I've recently started implementing a feed-forward neural network and I'm using back-propagation as the learning method. I've been using http://galaxy.agh.edu.pl/~vlsi/AI/backp_t_en/backprop.html as a guide.
However, after just the first epoch, my error is 0. Before using the network for my real purpose I've tried with the simple network structure:
- 4 binary inputs, 1, 1, 0, 0.
- 2 hidden layers, 4 neurons each.
- 1 output neuron, 1.0 should = valid input.
Each training epoch runs the test input (1, 1, 0, 0), calculates the output error (sigmoid derivative * (1.0 - sigmoid)), back propagates the error and finally adjusts the weights.
Each neuron's new weight = weight + learning_rate * the neuron's error * the input to the weight.
Each hidden neuron's error = (sum of all output neuron's error * connected weight) * the neuron's sigmoid derivative.

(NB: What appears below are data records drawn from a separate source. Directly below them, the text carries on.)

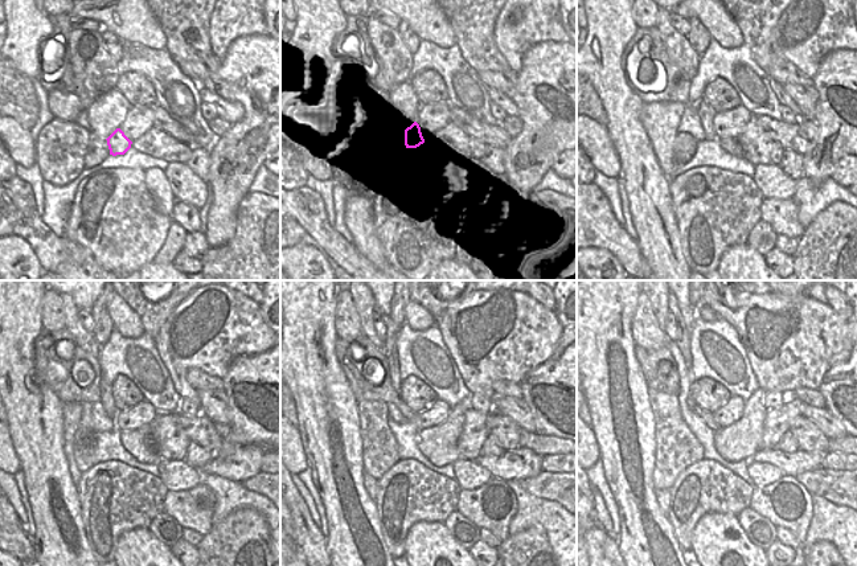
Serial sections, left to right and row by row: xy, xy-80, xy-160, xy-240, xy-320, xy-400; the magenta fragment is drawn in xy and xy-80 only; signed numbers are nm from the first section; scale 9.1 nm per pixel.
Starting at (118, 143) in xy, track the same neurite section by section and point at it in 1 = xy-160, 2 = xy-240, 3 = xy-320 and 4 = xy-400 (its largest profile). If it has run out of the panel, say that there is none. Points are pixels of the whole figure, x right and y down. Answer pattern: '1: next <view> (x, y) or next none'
1: next xy-160 (706, 113)
2: next xy-240 (106, 390)
3: next xy-320 (392, 329)
4: next xy-400 (683, 337)

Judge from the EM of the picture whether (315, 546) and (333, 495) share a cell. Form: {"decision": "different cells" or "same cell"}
{"decision": "different cells"}

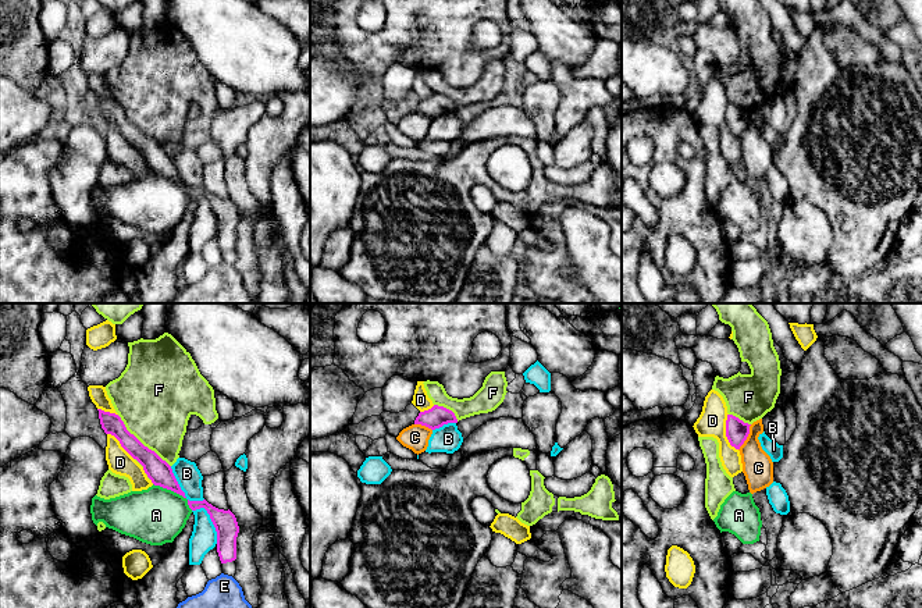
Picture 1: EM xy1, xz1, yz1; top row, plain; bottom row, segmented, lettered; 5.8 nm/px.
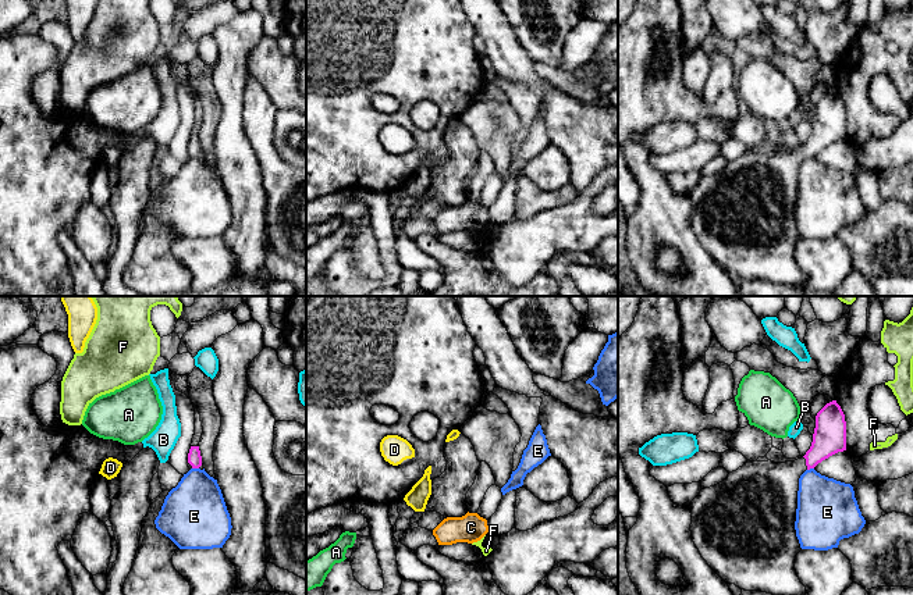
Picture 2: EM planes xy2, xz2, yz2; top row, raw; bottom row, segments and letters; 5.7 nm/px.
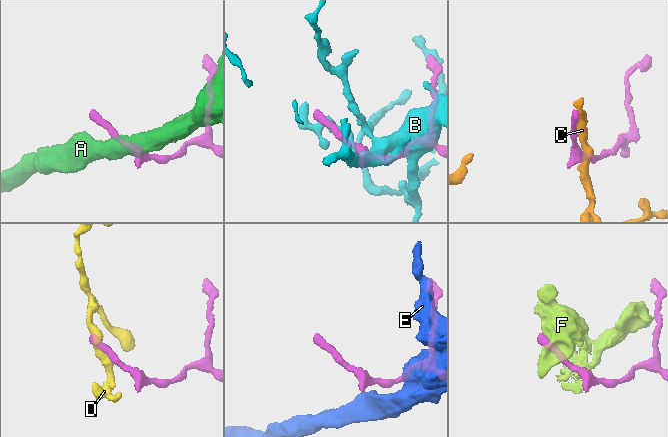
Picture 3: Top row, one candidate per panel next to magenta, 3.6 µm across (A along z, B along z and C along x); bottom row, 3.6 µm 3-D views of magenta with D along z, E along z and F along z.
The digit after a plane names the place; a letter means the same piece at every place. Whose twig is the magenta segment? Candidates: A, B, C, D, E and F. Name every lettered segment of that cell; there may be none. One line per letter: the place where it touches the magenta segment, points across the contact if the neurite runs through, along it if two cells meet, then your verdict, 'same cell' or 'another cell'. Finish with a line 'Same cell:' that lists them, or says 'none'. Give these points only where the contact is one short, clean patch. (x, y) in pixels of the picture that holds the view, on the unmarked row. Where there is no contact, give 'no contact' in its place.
A: xy1 (175, 180) | along xy1 (153, 171), (181, 182), (192, 198) | another cell
B: xy1 (181, 178) | another cell
C: yz1 (747, 124) | along yz1 (751, 113), (750, 121), (739, 138) | another cell
D: yz1 (726, 121) | another cell
E: xy2 (195, 156) | along xy2 (192, 156), (198, 157) | another cell
F: xy1 (141, 131) | another cell
Same cell: none

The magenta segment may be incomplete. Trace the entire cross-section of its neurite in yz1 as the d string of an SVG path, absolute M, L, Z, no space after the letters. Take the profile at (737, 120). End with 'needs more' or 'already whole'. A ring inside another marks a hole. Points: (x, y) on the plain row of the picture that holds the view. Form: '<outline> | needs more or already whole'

The issue is that my learning rate has to be 0.0001 for me to see any sort of 'progress' between the epochs in terms of lowering the error. In this case, the error starts around ~30.0. Any greater learning rate and the error results in 0 after the first pass, and thus results in false positives.
Also when I try this network with my real data (a set of 32 audio features from sample - 32 neurons per hidden layer) - I get the same issue. To the point where any noise will trigger a false positive. Possibly this could be an input feature issue, but as I'm testing using a high pitch note I can clearly see the raw data differs from a low pitch one.
I'm a neural networks newbie, so I'm almost positive the issue is with my network. Any help would be greatly appreciated.